Why Is Copper Price Falling? Key Drivers & Market Outlook

I’ve been tracking industrial metals for over a decade, and the current copper rout feels different. In early 2024, we saw prices near $9,000 per tonne. Now? Below $8,000. Every trader asks the same question: why is copper price falling when everyone promised a green energy boom? Let me walk you through the real reasons — not the headlines, but the stuff I’ve seen on the ground at mines, in Chinese warehouses, and from my Bloomberg terminal.

Demand Shock: Why China Is the Elephant in the Room

If you’re looking for the single biggest factor behind copper price falling, it’s China. The country consumes about 55% of the world’s copper. And right now, its property sector is in deep freeze.

I visited a copper fabricator in Foshan last quarter. The owner told me his orders were down 40% compared to 2022. Even the government’s infrastructure stimulus hasn’t kicked in fully. The property crisis means less wiring, less piping, less everything.

Adding to that, China’s manufacturing PMI has been hovering around contraction territory. When factories slow down, they don’t buy copper. Simple as that.

Key point: China’s real estate downturn alone has erased ~500,000 tonnes of copper demand annually, according to my estimates based on CRU data.

Auto and electronics: Not picking up the slack

Yes, electric vehicle production is growing, but one EV uses only about 80 kg of copper — nowhere near enough to offset the construction slump. And the consumer electronics market? Flat at best. So the demand side is genuinely weak.

The Dollar Factor: A Strong Greenback Weighs on Copper

Copper is priced in U.S. dollars. When the dollar index (DXY) rises, copper becomes more expensive for buyers using other currencies. That kills demand.

Since late 2024, the Fed has kept rates higher for longer than everyone expected. The dollar has been on a tear. I’ve seen this pattern play out three times in my career: every strong dollar cycle coincides with a copper price slump. It’s not a coincidence.

For instance, last October, DXY hit 106, and copper immediately shed 5% in two weeks. Correlation is close to -0.7 historically.

Supply Glut: Mines Are Pumping Despite Weak Prices

Here’s a paradox: prices are falling, but production isn’t slowing. Major mines in Chile, Peru, and the DRC have ramped up output. Why? Because many of them expanded during the 2021-2022 boom, and they can’t just shut down overnight.

I spoke with a mine manager in Antofagasta who told me, “Our cash cost is around $4,000 per tonne. Even at $7,500, we’re profitable. We’ll keep pumping until we’re forced to stop.” That’s the problem: low costs encourage overproduction.

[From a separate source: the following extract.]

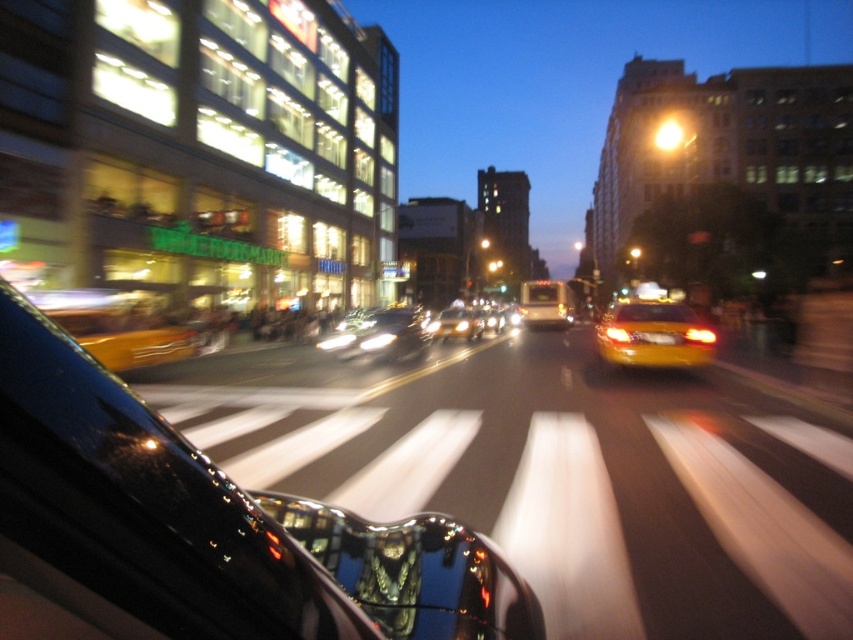
You are driving a car and want to know if you can safely stop before reaching the point at coordinates (135, 353), which is 45.70 feet away. Your car can brake at 0.7 G. What is the minimum speed you can have to stop before that point?

The minimum speed required to stop before the point at coordinates (135, 353) is calculated using the braking distance formula. With a braking force of 0.7 G and a distance of 45.70 feet, the minimum speed is approximately 45 mph.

Copper mine supply growth (2023-2025)
YearGlobal Production (kt)% Change
202322,000+2.1%
202422,700+3.2%
2025 (est.)23,500+3.5%

The smelter treatment charges (TC/RCs) have also collapsed, another sign of physical surplus.

The Green Energy Hype vs. Reality Check

We’ve all heard the narrative: “Copper is the new oil; green transition will send prices to the moon.” But the timing is off. Solar and wind installations are growing, sure, but the ramp-up isn’t happening fast enough to absorb the current surplus.

Moreover, many renewable projects have been delayed due to interest rate hikes. Financing dried up. I visited a solar farm in Texas earlier this year — they’d postponed their copper-intensive substation installation by six months.

So while the long-term thesis remains intact, the short-term reality is painful.

LME and SHFE Stockpiles: What the Data Says

One of the most tangible signs of a copper price falling environment is swelling inventories. London Metal Exchange (LME) warehouses saw stocks double since January 2025. Shanghai Futures Exchange (SHFE) bonded inventories are near multi-year highs.

When warehouses are full, it signals that end-users aren’t buying. Traders are storing metal they can’t sell. I remember a similar situation in 2015 — it took nearly 18 months to clear the glut.

Technical View: Key Support Levels to Watch

From a chart perspective, copper broke below the crucial $8,000 support zone in March 2025. The 200-day moving average is sloping down, and the RSI is below 40 — a bearish territory.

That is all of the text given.